En sortant de la maison du Français, ils traineront un peu dans les rues qui montent, qui descendent, qui tournent dans tous les sens et débouchent souvent sur des petits coins perdus délicieusement pittoresques, entourés d’arts muraux graffés ou gravés, avec assez peu de chats pour les embêter. Il paraît que Valparaiso n’est pas sûr pendant la nuit et quelques uns des clients de la maison vert citron ont déjà été agressés ; mais à eux deux, ils sont invincibles. Et puis, ce bout de patrimoine mondial de l’UNESCO, malgré l’afflux croissant de touristes, n’est pas fréquenté par les méchants.

Lorsqu’ils redescendent au niveau de la mer, les rues sont mal éclairées mais les collines, elles, sont illuminées de milliers de petites étoiles sombrement dorées.

Ils ne connaissent pas la ville et se perdent près du port. Pendant la journée, ils sont restés des heures et des heures assis là, très près des navires commerciaux ; rêvant comme les marins des siècles précédents, s’amusant avec les conteneurs et les petites embarcations qui tournent autour de bâtiments aussi grands qu’un immeuble de trente étages, aussi longs que trois stades de football. De beaux monstres, ces constructeurs de la mondialisation.

Près du port, la nuit, les rues sont désertes ; les devantures sont mi-décharnées mi-défoncées par le temps, et la misère économique et le désœuvrement ont fait fleurir les tags et les revendications de toutes sortes. On sent l’odeur du poisson, de la merde, et des milliers de conteneurs qui trainent de l’autre côté des battisses. Quelques ivrognes titubent, pittoresques et pitoyables ; des marins, comme ceux du Port d’Amsterdam à la Brel, qui habitent les gros monstres et vont eux-aussi enchainer les bordels et les tripots éparpillés au nord de la ville. Leurs contremaitres, les officiers – ceux qui ont un peu plus de sous iront dépenser leur solde à Viña del Mar, la ville des riches, où le flambant du casino attire des filles joyeuses plus cotées, plus fraîches, un peu plus jolies et moins farouches que les vieillottes et les étudiantes qui trainent par ici.

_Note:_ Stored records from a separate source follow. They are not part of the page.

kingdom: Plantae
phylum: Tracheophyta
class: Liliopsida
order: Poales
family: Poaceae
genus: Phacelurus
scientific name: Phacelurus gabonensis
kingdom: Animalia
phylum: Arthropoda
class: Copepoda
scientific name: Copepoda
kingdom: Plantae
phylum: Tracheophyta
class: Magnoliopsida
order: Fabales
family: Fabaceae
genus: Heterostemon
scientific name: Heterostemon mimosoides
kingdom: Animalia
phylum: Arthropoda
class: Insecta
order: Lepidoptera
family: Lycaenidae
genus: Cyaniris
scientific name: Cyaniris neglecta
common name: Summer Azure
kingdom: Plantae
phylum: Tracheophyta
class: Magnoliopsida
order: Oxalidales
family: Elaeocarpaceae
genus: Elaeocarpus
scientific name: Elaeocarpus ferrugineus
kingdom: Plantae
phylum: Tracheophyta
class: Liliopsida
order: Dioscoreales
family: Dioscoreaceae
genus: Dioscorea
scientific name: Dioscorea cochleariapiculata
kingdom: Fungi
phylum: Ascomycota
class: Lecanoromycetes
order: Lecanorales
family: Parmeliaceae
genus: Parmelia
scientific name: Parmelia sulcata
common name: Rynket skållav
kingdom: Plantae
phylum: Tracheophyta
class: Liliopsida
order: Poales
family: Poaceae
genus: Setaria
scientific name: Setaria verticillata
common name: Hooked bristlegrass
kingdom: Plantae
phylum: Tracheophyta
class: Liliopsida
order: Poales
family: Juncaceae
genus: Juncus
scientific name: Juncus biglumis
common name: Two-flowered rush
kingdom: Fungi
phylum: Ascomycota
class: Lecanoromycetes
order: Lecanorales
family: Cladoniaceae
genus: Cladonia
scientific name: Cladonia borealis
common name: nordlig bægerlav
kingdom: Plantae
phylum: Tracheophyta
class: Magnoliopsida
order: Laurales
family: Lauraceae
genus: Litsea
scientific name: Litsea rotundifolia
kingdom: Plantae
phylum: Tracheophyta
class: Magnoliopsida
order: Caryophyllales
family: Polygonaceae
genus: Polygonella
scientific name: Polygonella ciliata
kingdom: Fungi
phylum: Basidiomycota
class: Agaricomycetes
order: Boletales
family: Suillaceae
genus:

Près de la jetée, ils trouvent quelques grosses pierres mouillées par les flots et s’assoient là. Pouf. Coupure de courant dans toute la ville, voire même dans tout le centre du Chili : une zone de 850 km de long est plongée dans le noir et dans le ciel que voient Rodrigo et Daniela, des milliers d’étoiles apparaissent tout d’un coup, comme si elles avaient soudainement explosé en même temps.

Des jeunes viennent les chambrer ; ils ont quatorze, quinze ans, l’air défoncé des ados qui connaissent leur première cuite au Pisco (une eau de vie de raisin à 40°, boisson nationale chilienne), ou leur premier avant-bad-trip au Paco (une nouvelle drogue qui se fume comme du crack et commence à faire des ravages dans le coin).

Pas de drame, ils ont laissé les pierres aux gosses et rentrent tranquillement. Il n’y a personne dans l’auberge, mis à part le Français qui travaille encore à 3h du mat’ dans la salle commune. Un petit salut pudique ; et ils franchissent à nouveau l’invisible paroi de leur petite bulle de délices pour un dernier soir.

Et pour les laisser tranquille, le Français remet son casque, met le volume au maximum, et se laisse entraîner par ces tangos dont il est devenu fou amoureux.